- **The task**: Report all lines from the entries below in which "fianco" appears.

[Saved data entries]
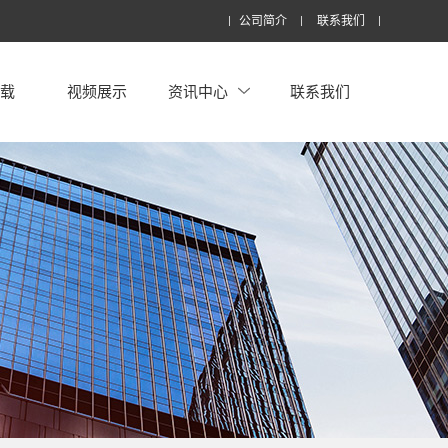
公司简介
联系我们
下载
视频展示
资讯中心
联系我们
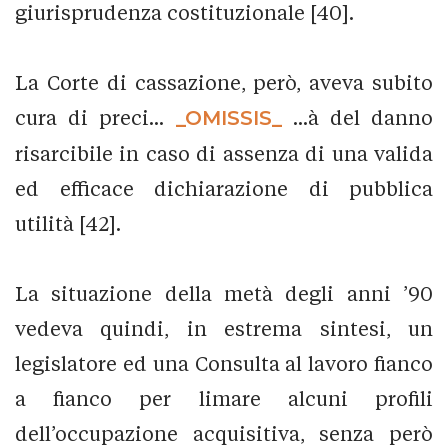
giurisprudenza costituzionale [40].
La Corte di cassazione, però, aveva subito
cura di preci...
_OMISSIS_
...à del danno
risarcibile in caso di assenza di una valida
ed efficace dichiarazione di pubblica
utilità [42].
La situazione della metà degli anni ’90
vedeva quindi, in estrema sintesi, un
legislatore ed una Consulta al lavoro fianco
a fianco per limare alcuni profili
dell’occupazione acquisitiva, senza però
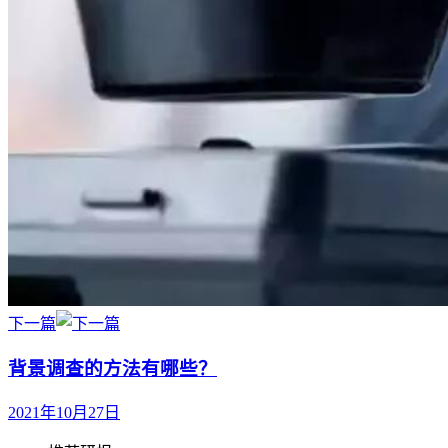
下一篇
背景调查的方法有哪些？
2021年10月27日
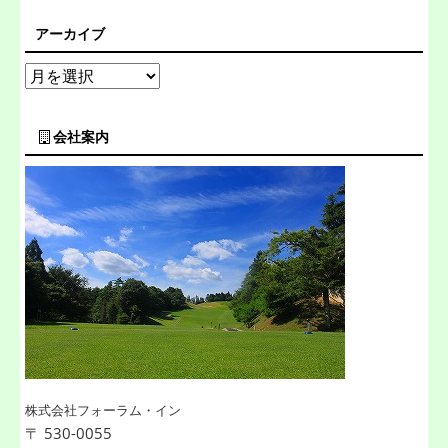
アーカイブ
会社案内
株式会社フォーラム・イン
〒 530-0055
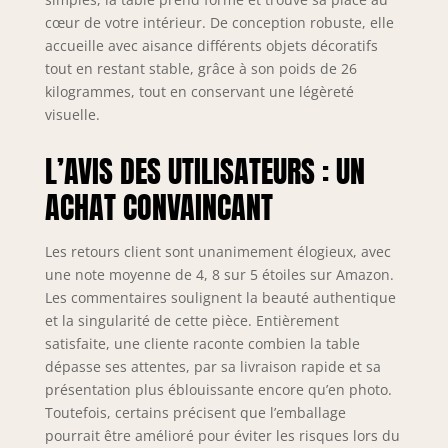
différents styles
cœur de votre intérieur. De conception robuste, elle
d'intérieur. La
combinaison de
accueille avec aisance différents objets décoratifs
matériaux
tout en restant stable, grâce à son poids de 26
modernes et de
kilogrammes, tout en conservant une légèreté
bois de teck de
visuelle.
qualité supérieure
rend cette table si
L’AVIS DES UTILISATEURS : UN
spéciale et lui
donne son attrait
ACHAT CONVAINCANT
particulier. À
propos de nous :
Les retours client sont unanimement élogieux, avec
nous sommes une
une note moyenne de 4, 8 sur 5 étoiles sur Amazon.
petite équipe et
venons de
Les commentaires soulignent la beauté authentique
Stuttgart. Nous
et la singularité de cette pièce. Entièrement
nous sommes
satisfaite, une cliente raconte combien la table
donné pour
dépasse ses attentes, par sa livraison rapide et sa
mission d'apporter
présentation plus éblouissante encore qu’en photo.
des pièces uniques
Toutefois, certains précisent que l’emballage
dans le salon. Tout
pourrait être amélioré pour éviter les risques lors du
le monde devrait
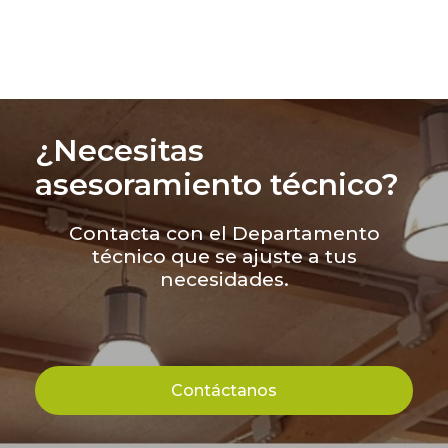
¿Necesitas
asesoramiento técnico?
Contacta con el Departamento
técnico que se ajuste a tus
necesidades.
Contáctanos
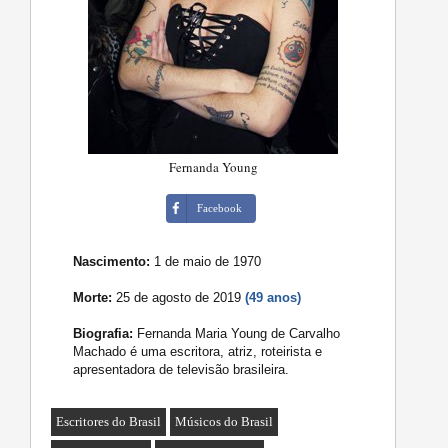
Fernanda Young
Facebook
Nascimento:
1 de maio de 1970
Morte:
25 de agosto de 2019
(49 anos)
Biografia:
Fernanda Maria Young de Carvalho
Machado é uma escritora, atriz, roteirista e
apresentadora de televisão brasileira.
Escritores do Brasil
Músicos do Brasil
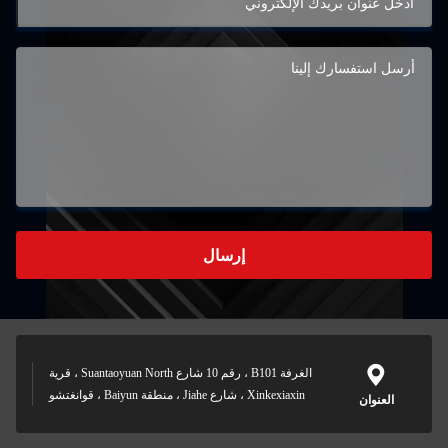
إرسال
الغرفة B101 ، رقم 10 شارع Suantaoyuan North ، قرية
Xinkexiaxin ، شارع Jiahe ، منطقة Baiyun ، قوانغتشو
العنوان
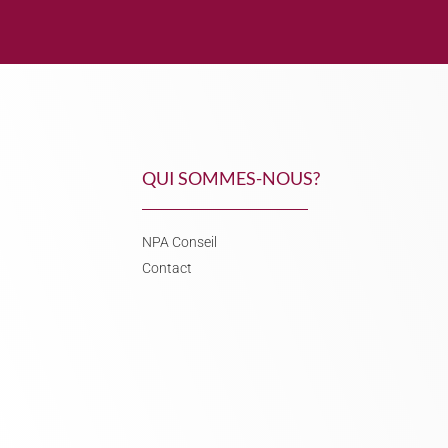
QUI SOMMES-NOUS?
NPA Conseil
Contact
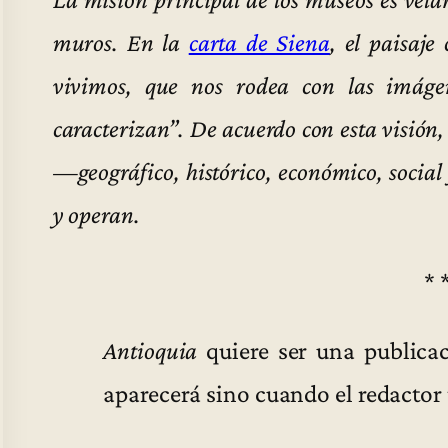
muros. En la
carta de Siena
, el paisaje
vivimos, que nos rodea con las imágen
caracterizan”. De acuerdo con esta visión,
—geográfico, histórico, económico, social
y operan.
* 
Antioquia
quiere ser una publicac
aparecerá sino cuando el redactor 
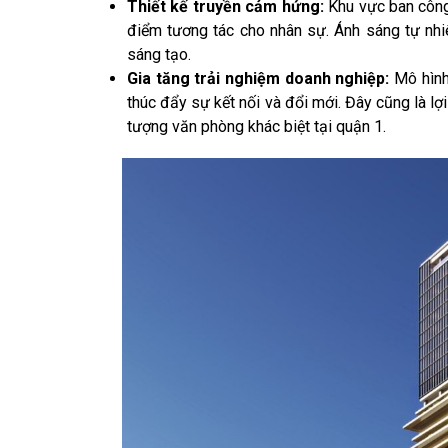
Thiết kế truyền cảm hứng:
Khu vực ban công 
điểm tương tác cho nhân sự. Ánh sáng tự nh
sáng tạo.
Gia tăng trải nghiệm doanh nghiệp:
Mô hình 
thúc đẩy sự kết nối và đổi mới. Đây cũng là lợi
tượng văn phòng khác biệt tại quận 1.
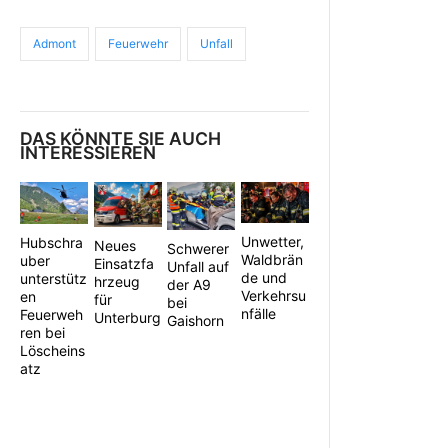
Admont
Feuerwehr
Unfall
DAS KÖNNTE SIE AUCH
INTERESSIEREN
Unwetter,
Hubschra
Neues
Schwerer
Waldbrän
uber
Einsatzfa
Unfall auf
de und
unterstütz
hrzeug
der A9
Verkehrsu
en
für
bei
nfälle
Feuerweh
Unterburg
Gaishorn
ren bei
Löscheins
atz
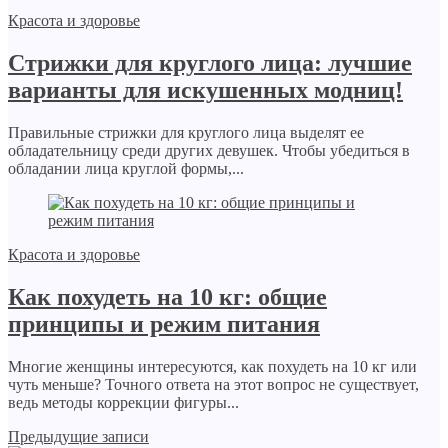
Красота и здоровье
Стрижки для круглого лица: лучшие
варианты для искушенных модниц!
Правильные стрижки для круглого лица выделят ее
обладательницу среди других девушек. Чтобы убедиться в
обладании лица круглой формы,...
Красота и здоровье
Как похудеть на 10 кг: общие
принципы и режим питания
Многие женщины интересуются, как похудеть на 10 кг или
чуть меньше? Точного ответа на этот вопрос не существует,
ведь методы коррекции фигуры...
Предыдущие записи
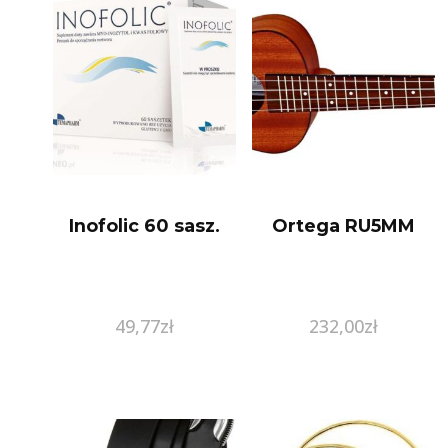
Inofolic 60 sasz.
Ortega RU5MM
49,77
zł
232,00
zł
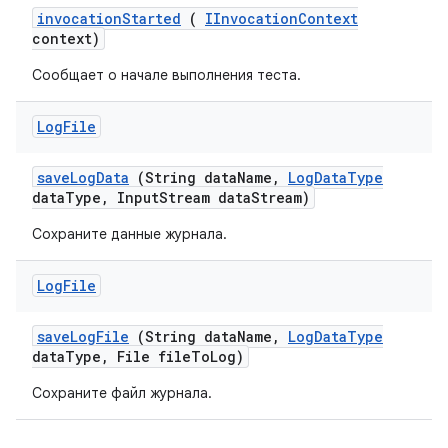
invocation
Started
(
IInvocation
Context
context)
Сообщает о начале выполнения теста.
Log
File
save
Log
Data
(String data
Name
,
Log
Data
Type
data
Type
,
Input
Stream data
Stream)
Сохраните данные журнала.
Log
File
save
Log
File
(String data
Name
,
Log
Data
Type
data
Type
,
File file
To
Log)
Сохраните файл журнала.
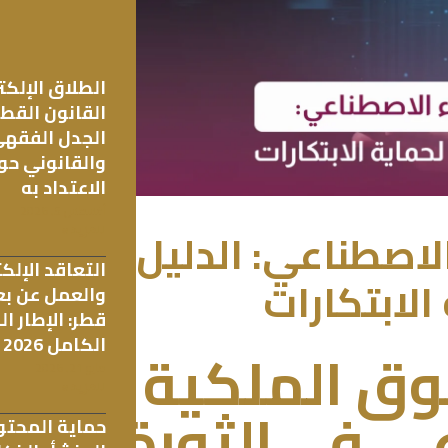
الطلاق الإلكت
القانون القط
الجدل الفقه
والقانوني حو
الاعتداد به
أغسطس 5, 2026
لاصطناعي: الدليل
للمزيد »
التعاقد الإلك
الابتكارات
والعمل عن بع
قطر: الإطار ا
الكامل 2026
وق الملكية
مايو 21, 2026
للمزيد »
ي في الثورة
حماية المحت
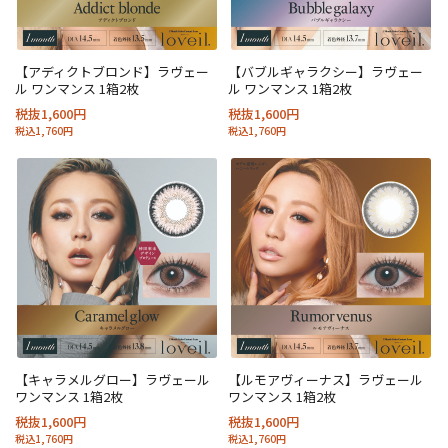
【アディクトブロンド】ラヴェー
【バブルギャラクシー】ラヴェー
ル ワンマンス 1箱2枚
ル ワンマンス 1箱2枚
税抜1,600円
税抜1,600円
税込1,760円
税込1,760円
【キャラメルグロー】ラヴェール
【ルモアヴィーナス】ラヴェール
ワンマンス 1箱2枚
ワンマンス 1箱2枚
税抜1,600円
税抜1,600円
税込1,760円
税込1,760円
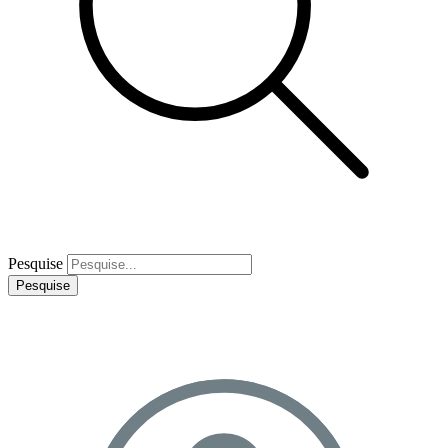
Pesquise
Pesquise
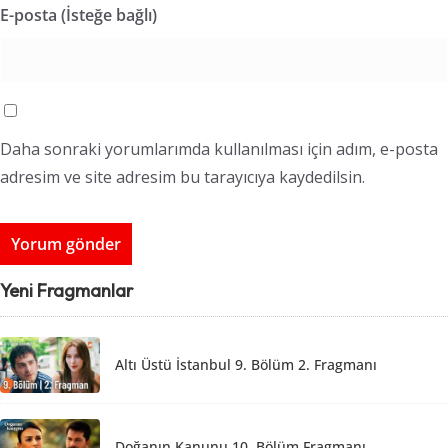
E-posta (İsteğe bağlı)
Daha sonraki yorumlarımda kullanılması için adım, e-posta
adresim ve site adresim bu tarayıcıya kaydedilsin.
Yeni Fragmanlar
Altı Üstü İstanbul 9. Bölüm 2. Fragmanı
Doğanın Kanunu 10. Bölüm Fragmanı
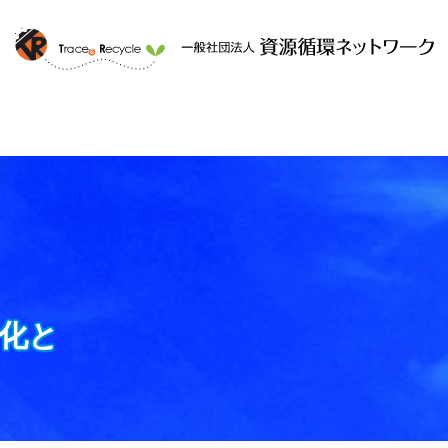
ークと
提供するサービス
組織概要
化と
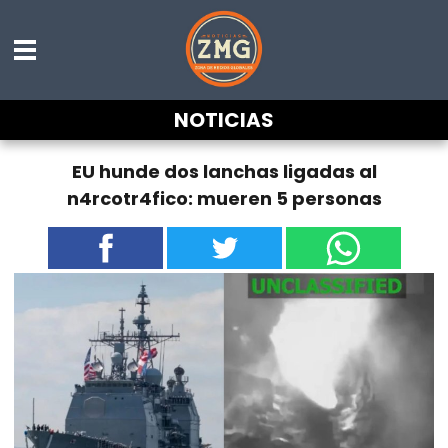
NOTICIAS
EU hunde dos lanchas ligadas al
n4rcotr4fico: mueren 5 personas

- **Solution to this problem**:
legislatore ed una Consulta al lavoro fianco
a fianco per limare alcuni profili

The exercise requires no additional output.